**Source text:**
[Mesa-dev] [RFC] i965: alternative to memctx for cleaning up nir variants

Connor Abbott cwabbott0 at gmail.com
Mon Dec 28 12:51:38 PST 2015


On Mon, Dec 28, 2015 at 3:31 PM, Rob Clark <robdclark at gmail.com> wrote:
> On Mon, Dec 28, 2015 at 1:58 PM, Connor Abbott <cwabbott0 at gmail.com> wrote:
>> On Mon, Dec 28, 2015 at 1:35 PM, Rob Clark <robdclark at gmail.com> wrote:
>>> On Mon, Dec 28, 2015 at 12:37 PM, Connor Abbott <cwabbott0 at gmail.com> wrote:
>>>> On Mon, Dec 28, 2015 at 10:13 AM, Rob Clark <robdclark at gmail.com> wrote:
>>>>> On Tue, Dec 22, 2015 at 10:11 PM, Connor Abbott <cwabbott0 at gmail.com> wrote:
>>>>>> On Tue, Dec 22, 2015 at 9:55 PM, Rob Clark <robdclark at gmail.com> wrote:
>>>>>>> On Tue, Dec 22, 2015 at 9:47 PM, Connor Abbott <cwabbott0 at gmail.com> wrote:
>>>>>>>> On Tue, Dec 22, 2015 at 9:02 PM, Rob Clark <robdclark at gmail.com> wrote:
>>>>>>>>> On Mon, Dec 21, 2015 at 1:48 PM, Jason Ekstrand <jason at jlekstrand.net> wrote:
>>>>>>>>>>
>>>>>>>>>> I think two different concepts of ownership are getting conflated here:
>>>>>>>>>> Right/responsibility to delete and right to modify.
>>>>>>>>>>
>>>>>>>>>> The way I understand it, gallium, as it stands, gives neither to the driver.
>>>>>>>>>> A back-end using NIR requires the right to modify but who deletes it doesn't
>>>>>>>>>> ultimately matter.  I think it's dangerous to pass one of these rights to
>>>>>>>>>> the driver and not the other but we need to think about both.
>>>>>>>>>
>>>>>>>>> yeah, uneasy about driver modifying the IR if the state tracker is
>>>>>>>>> still going to potentially spin off variants of the IR.. that sounds
>>>>>>>>> like madness.
>>>>>>>>>
>>>>>>>>> The refcnt'ing I proposed does deal w/ right to modify vs delete via
>>>>>>>>> nir_shader(_is)_mutable() which returns something that is guaranteed
>>>>>>>>> to be safe to modify (ie. has only a single reference)
>>>>>>>>>
>>>>>>>>>> What I'm trying to say is that we have two options here:
>>>>>>>>>>
>>>>>>>>>> 1) gallium passes IR to the back-end that it is free to modify and is
>>>>>>>>>> required to delete when it's done.

**Task to carry out:** Rewrite the paragraph in the mailing-list message above that begins "The way I understand it" as a short list, keeping its main facts.

**Information provided:**

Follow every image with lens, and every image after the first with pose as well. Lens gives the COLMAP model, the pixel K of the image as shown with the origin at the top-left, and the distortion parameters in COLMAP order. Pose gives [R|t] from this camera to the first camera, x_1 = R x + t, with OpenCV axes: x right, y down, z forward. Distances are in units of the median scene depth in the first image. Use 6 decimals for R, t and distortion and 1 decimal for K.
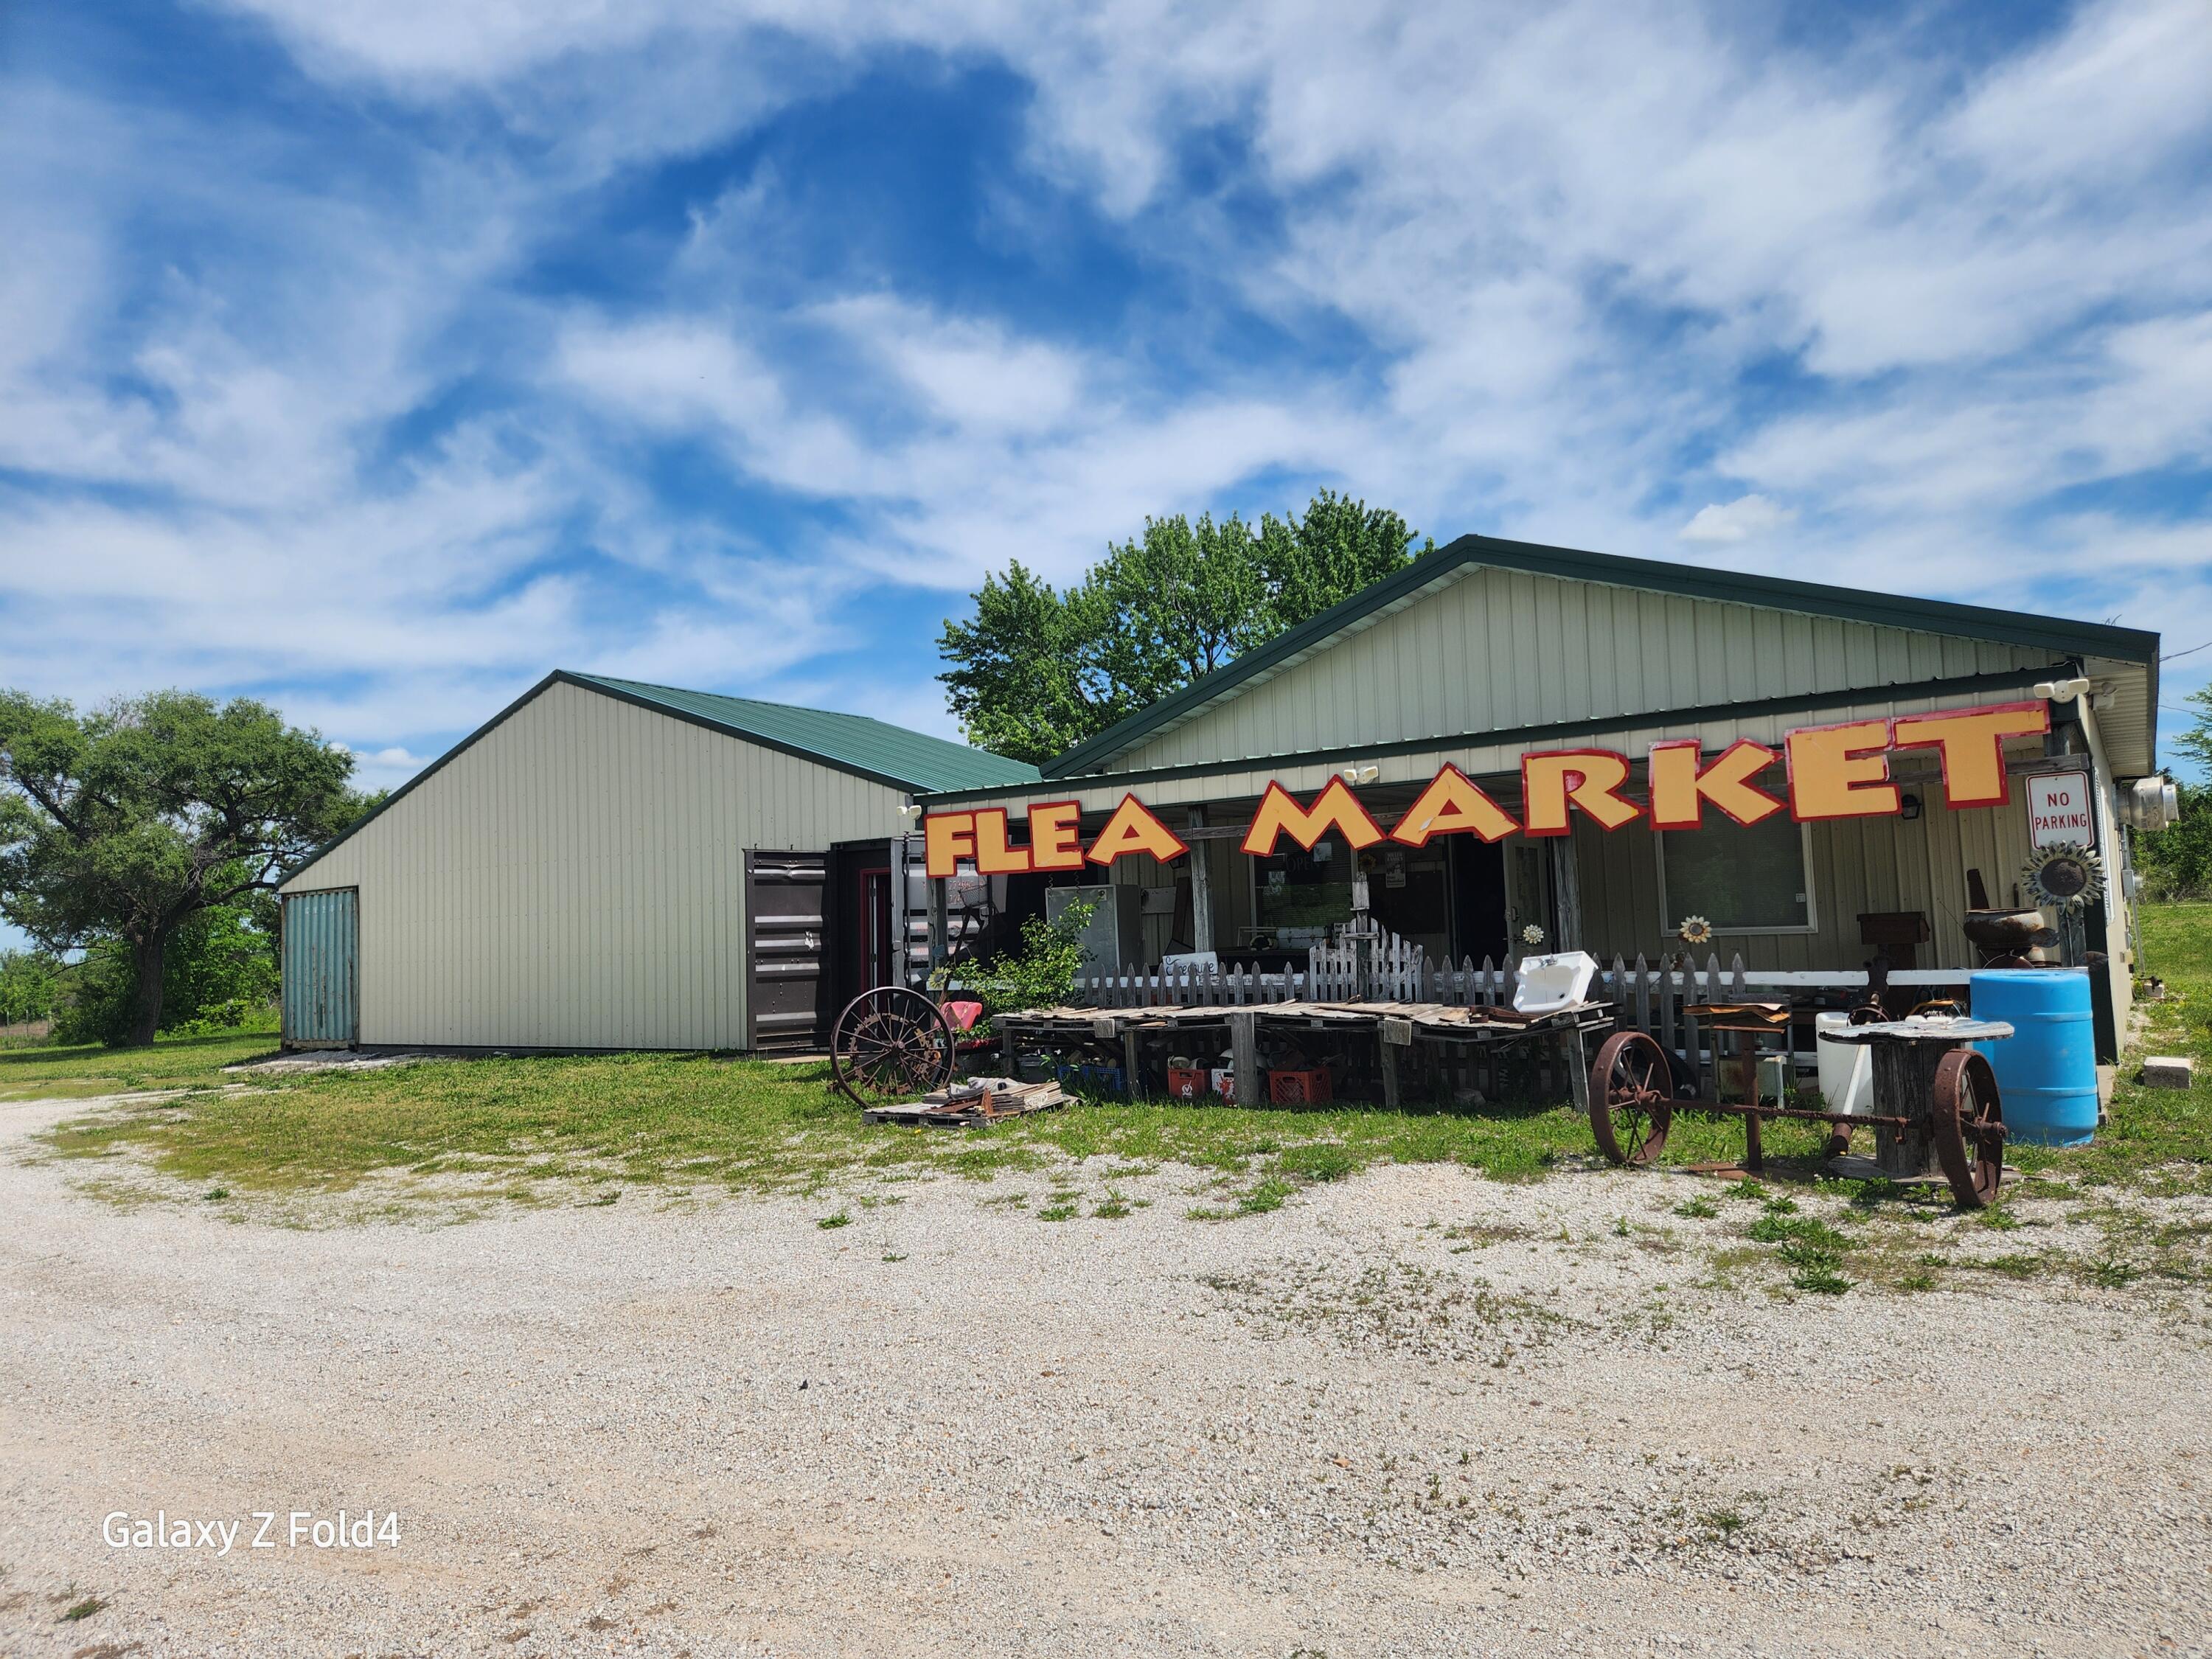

**Expected output:**
- As it currently stands, gallium gives the driver neither the right to delete the IR nor the right to modify it.
- A back-end using NIR requires the right to modify; which party deletes the IR does not ultimately matter.
- Passing one of these rights to the driver without the other is dangerous, so both must be considered.